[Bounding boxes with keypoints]

┌────────

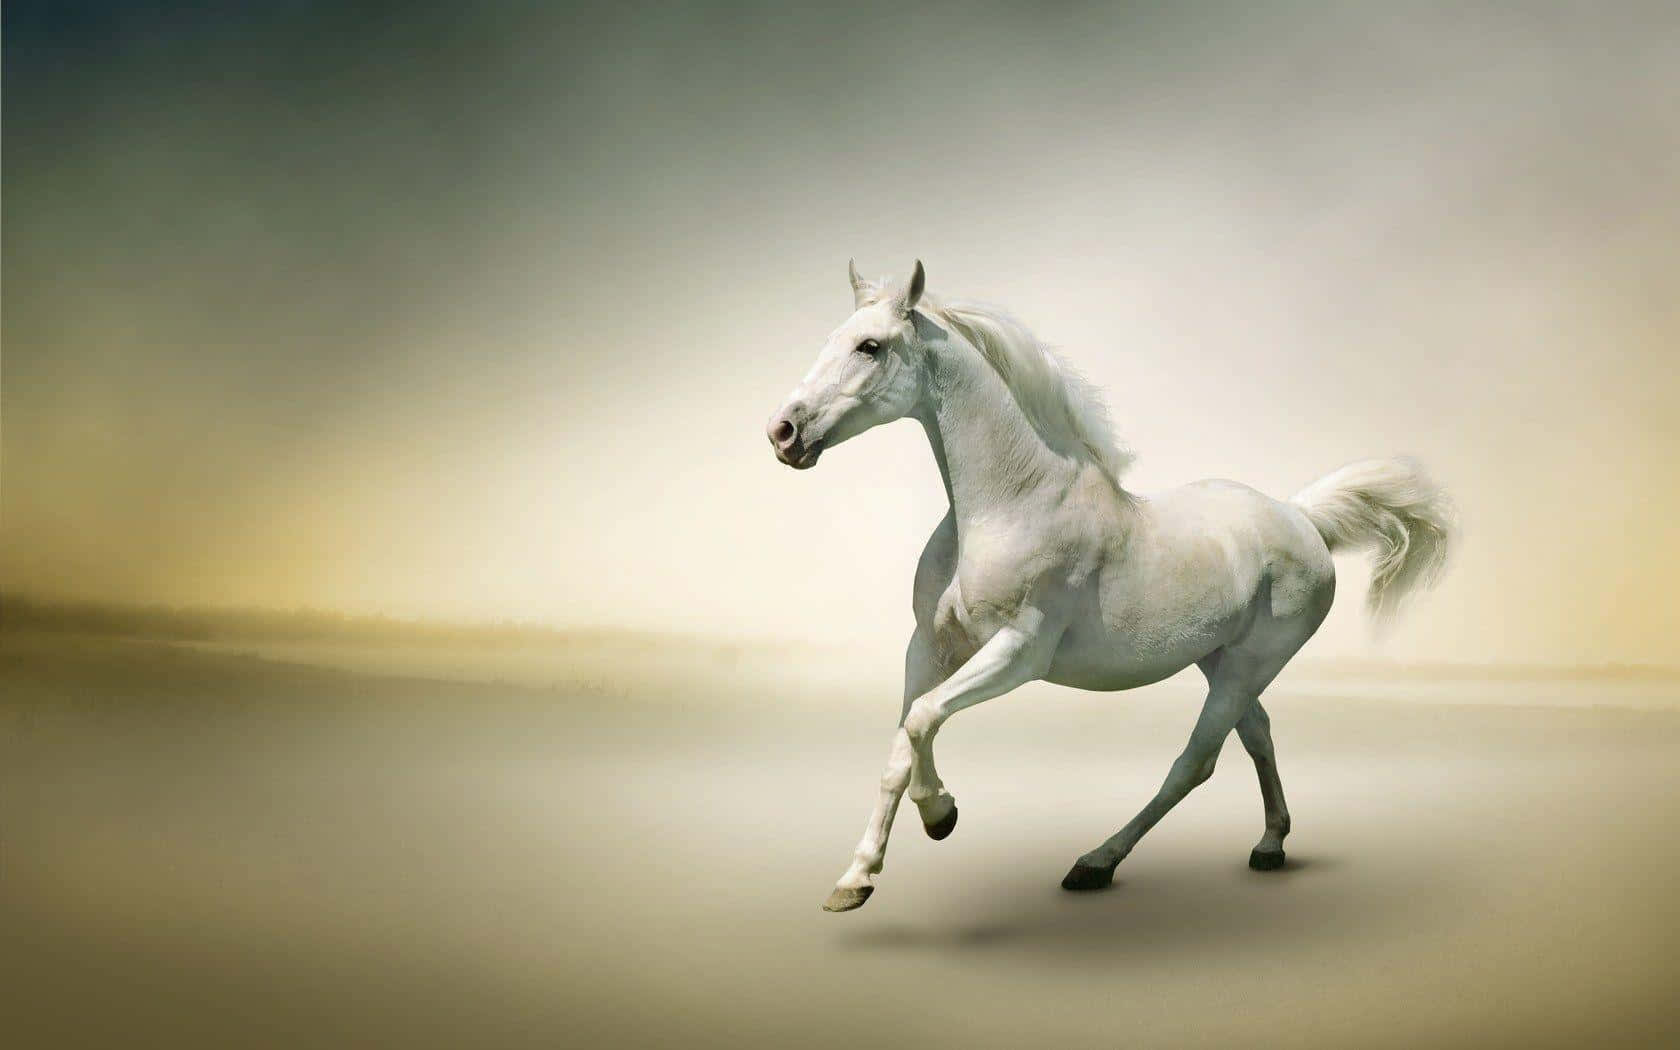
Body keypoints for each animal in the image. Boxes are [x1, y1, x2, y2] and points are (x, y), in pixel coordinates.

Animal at [766, 261, 1455, 913]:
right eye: (833, 338)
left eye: (871, 346)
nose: (784, 432)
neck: (1011, 505)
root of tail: (1301, 517)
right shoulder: (929, 646)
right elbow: (901, 743)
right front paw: (855, 879)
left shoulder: (1019, 652)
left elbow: (923, 721)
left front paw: (942, 815)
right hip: (1218, 659)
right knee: (1257, 734)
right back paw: (1270, 844)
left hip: (1249, 664)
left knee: (1195, 762)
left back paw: (1095, 863)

└────────

## Work request
Please write out exactly the line containing "neck: (1011, 505)" and every line after it through the end of the records, nothing more.

## Result for this task
neck: (1011, 505)
root of tail: (1301, 517)
right shoulder: (929, 646)
right elbow: (901, 743)
right front paw: (855, 879)
left shoulder: (1019, 652)
left elbow: (923, 721)
left front paw: (942, 815)
right hip: (1218, 659)
right knee: (1257, 734)
right back paw: (1270, 844)
left hip: (1249, 664)
left knee: (1195, 762)
left back paw: (1095, 863)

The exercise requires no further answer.